1. Technical Field
The present invention generally relates to alkali metal thermal to electric conversion (AMTEC) cells and more particularly to means for reducing or eliminating undesirable shunt currents in solid electrolyte structures.
2. Discussion
An AMTEC cell is a thermally regenerative concentration cell typically utilizing sodium or potassium as a working fluid and a beta-alumina type solid electrolyte as an ion selective membrane. The electrolyte permits a nearly isothermal expansion of sodium to generate high-current/low voltage power at high efficiency. Most AMTEC cells employ at least one beta-alumina type solid electrolyte (BASE) element which is exposed to high-pressure sodium on an inner surface and low-pressure sodium on an outer surface.
The BASE element's inner and outer surfaces are overlaid with permeable electrodes which are connected to each other through an external load circuit. Neutral sodium atoms incident on the BASE element's inner surface give up their electrons at the inner electrode (the anode). The resulting sodium ions pass through the tube wall under the applied pressure gradient, and the emerging sodium ions are neutralized at the outer electrode (the cathode) by electrons returning from the external load. Thus, the pressure gradient drives sodium through the base element thereby creating an electrical current which passes through the external load resistance.
Early AMTEC cells employed a single BASE tube with liquid sodium on the high-pressure side of the tube and sodium vapor on the low-pressure side. The pressure differential drove the sodium ions through the ionically conductive BASE tube wall. Recently, however, it has been determined that under many circumstances, AMTEC cell efficiency can be significantly improved and output voltage enhanced by employing multiple BASE tubes connected in series.
Commonly, each of the several BASE tubes in a cell is series-connected to an adjacent tube by an external load circuit at its upper end. The top of each cell's outer electrode is connected to the top of the next tube's inner electrode. As such, the resulting multi-tube cell only requires a single terminal lead and feed-through.
Multi-tube cells use sodium vapor on both sides of the tube wall in an effort to prevent shorting of the BASE tubes within each cell. The inner surface of the BASE tubes is exposed to high-pressure sodium vapor and the outer surface is exposed to low-pressure sodium vapor.
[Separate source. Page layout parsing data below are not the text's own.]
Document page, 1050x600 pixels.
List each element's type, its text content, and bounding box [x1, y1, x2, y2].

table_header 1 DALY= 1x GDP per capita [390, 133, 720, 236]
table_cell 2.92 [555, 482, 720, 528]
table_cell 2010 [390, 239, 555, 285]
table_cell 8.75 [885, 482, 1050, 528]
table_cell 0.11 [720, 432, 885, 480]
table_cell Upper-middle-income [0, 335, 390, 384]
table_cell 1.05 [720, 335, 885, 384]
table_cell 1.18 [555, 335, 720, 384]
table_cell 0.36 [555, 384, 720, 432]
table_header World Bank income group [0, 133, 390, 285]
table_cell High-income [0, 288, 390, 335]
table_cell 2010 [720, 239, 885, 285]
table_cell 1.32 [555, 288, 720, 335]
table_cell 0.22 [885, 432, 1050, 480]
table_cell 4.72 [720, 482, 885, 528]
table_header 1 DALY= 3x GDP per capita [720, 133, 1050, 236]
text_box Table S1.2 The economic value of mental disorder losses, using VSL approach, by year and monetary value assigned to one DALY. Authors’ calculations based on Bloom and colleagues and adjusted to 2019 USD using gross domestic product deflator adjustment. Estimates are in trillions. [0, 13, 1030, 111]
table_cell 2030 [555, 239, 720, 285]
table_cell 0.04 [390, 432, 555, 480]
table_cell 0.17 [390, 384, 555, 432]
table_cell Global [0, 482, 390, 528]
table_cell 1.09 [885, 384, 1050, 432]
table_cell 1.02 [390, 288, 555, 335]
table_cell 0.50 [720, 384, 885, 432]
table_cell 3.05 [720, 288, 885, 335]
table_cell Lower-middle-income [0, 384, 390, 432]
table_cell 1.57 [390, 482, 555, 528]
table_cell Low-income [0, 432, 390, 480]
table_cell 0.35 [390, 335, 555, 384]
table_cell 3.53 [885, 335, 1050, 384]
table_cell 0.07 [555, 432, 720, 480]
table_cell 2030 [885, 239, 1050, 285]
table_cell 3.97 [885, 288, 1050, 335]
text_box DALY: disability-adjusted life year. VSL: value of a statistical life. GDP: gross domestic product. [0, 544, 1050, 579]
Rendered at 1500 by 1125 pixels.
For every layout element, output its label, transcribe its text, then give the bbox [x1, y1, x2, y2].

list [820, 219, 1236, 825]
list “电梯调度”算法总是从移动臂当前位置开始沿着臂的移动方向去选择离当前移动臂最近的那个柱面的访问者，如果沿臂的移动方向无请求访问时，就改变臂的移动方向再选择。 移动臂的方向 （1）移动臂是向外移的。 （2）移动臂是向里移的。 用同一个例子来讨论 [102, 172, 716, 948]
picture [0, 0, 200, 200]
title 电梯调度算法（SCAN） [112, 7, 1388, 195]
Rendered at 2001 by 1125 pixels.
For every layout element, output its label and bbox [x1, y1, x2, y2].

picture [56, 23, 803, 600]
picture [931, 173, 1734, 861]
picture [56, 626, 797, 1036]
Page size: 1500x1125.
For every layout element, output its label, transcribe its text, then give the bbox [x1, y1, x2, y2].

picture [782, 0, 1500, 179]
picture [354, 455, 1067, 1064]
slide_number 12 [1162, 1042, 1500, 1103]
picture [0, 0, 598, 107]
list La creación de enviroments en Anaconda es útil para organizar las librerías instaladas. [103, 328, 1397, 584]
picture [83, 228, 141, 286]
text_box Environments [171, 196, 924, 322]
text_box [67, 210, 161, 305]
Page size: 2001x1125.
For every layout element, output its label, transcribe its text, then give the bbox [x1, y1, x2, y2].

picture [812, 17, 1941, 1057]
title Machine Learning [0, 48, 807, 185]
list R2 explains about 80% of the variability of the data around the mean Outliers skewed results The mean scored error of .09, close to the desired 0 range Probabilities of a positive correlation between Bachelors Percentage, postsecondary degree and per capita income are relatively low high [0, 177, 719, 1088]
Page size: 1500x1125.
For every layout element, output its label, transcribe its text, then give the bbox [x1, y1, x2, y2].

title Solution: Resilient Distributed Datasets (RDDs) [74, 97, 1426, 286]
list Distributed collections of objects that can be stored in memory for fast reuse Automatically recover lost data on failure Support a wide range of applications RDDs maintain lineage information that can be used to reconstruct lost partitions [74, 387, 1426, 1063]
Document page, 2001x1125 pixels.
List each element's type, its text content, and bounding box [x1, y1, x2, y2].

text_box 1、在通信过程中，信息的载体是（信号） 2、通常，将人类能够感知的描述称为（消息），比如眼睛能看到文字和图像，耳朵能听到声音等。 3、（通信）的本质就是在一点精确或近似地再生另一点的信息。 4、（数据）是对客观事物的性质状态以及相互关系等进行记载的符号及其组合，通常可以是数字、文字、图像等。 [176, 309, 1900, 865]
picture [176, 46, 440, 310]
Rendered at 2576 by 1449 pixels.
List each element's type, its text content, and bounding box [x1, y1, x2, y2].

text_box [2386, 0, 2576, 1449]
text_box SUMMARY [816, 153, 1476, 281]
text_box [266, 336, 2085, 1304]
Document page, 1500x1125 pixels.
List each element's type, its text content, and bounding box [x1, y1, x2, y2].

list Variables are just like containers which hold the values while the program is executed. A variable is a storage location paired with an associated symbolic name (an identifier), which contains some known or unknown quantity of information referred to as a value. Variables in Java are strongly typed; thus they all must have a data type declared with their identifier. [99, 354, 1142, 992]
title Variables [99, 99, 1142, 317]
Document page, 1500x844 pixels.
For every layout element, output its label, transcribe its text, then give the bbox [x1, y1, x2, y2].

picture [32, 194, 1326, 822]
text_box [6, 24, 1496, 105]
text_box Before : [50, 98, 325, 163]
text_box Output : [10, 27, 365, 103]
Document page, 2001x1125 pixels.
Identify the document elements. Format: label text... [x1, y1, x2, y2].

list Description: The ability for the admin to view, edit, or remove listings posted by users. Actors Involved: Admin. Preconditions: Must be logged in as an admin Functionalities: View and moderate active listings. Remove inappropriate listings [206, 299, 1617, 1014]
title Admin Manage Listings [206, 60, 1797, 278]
A high temperature evaporator near the hot end of the cell produces the high pressure and a low temperature condenser at the cold end of the cell produces the low-pressure.
By connecting BASE tubes in series within a single cell chamber, an increased voltage is applied to each downstream tube in the series string. It has now been found that this leads to the presence of an undesirable shunt current between the electrodes of some of the BASE tubes and the cell ground. The shunt current degrades the overall voltage of the string and lowers the power output of the cell.
It has now been found that the shunt current occurs due to the conduction of alkali metal ions through the BASE tube inner electrode to a conductive mounting bracket which interconnects the BASE tube and the bottom of the cell. To prevent this from occurring it is desirable to form an ionically and electronically insulating layer between the BASE tube and the mounting bracket so as to produce a connection which will not support an alkali metal ion current.